*** Opening Data listing ***

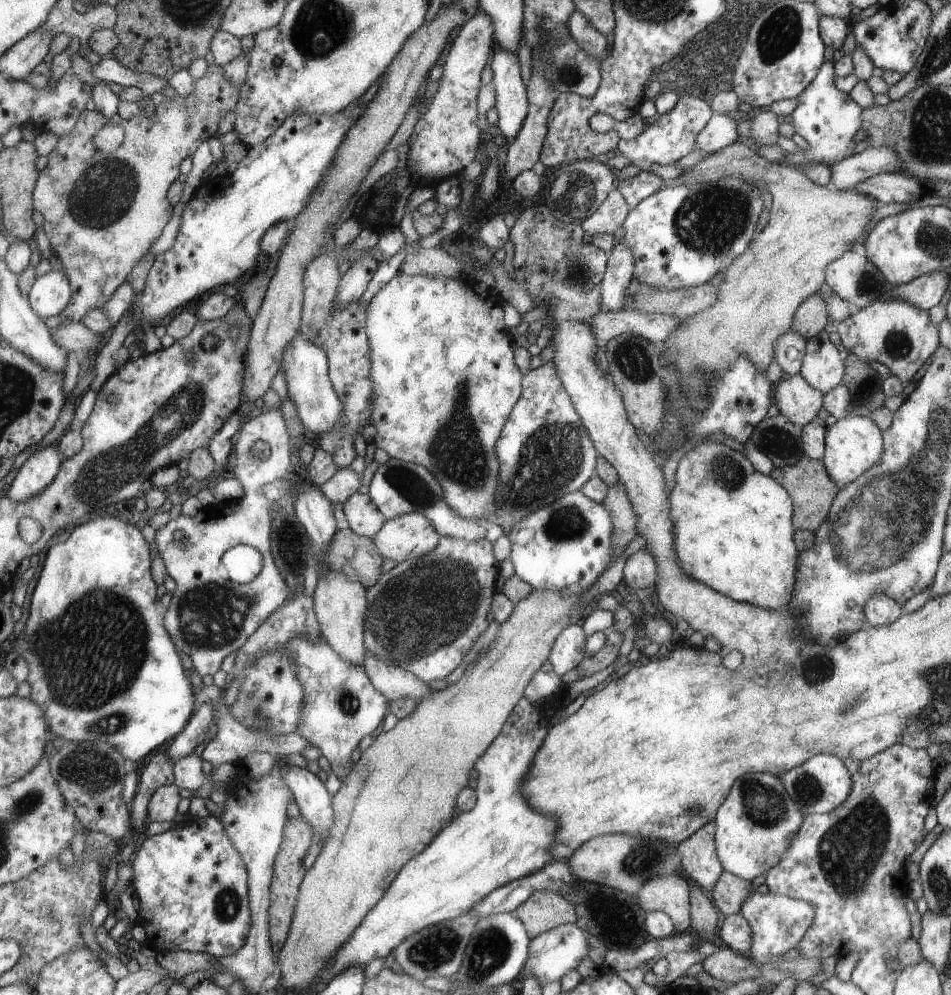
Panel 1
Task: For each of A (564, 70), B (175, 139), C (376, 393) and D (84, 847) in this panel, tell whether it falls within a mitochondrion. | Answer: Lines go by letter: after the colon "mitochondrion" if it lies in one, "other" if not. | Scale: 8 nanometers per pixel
A: mitochondrion
B: other
C: other
D: other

*** Closing Data listing ***

When you reproduce the data shown above, keep each line exact and omit every picture.

Panel 1
Task: For each of A (564, 70), B (175, 139), C (376, 393) and D (84, 847) in this panel, tell whether it falls within a mitochondrion. | Answer: Lines go by letter: after the colon "mitochondrion" if it lies in one, "other" if not. | Scale: 8 nanometers per pixel
A: mitochondrion
B: other
C: other
D: other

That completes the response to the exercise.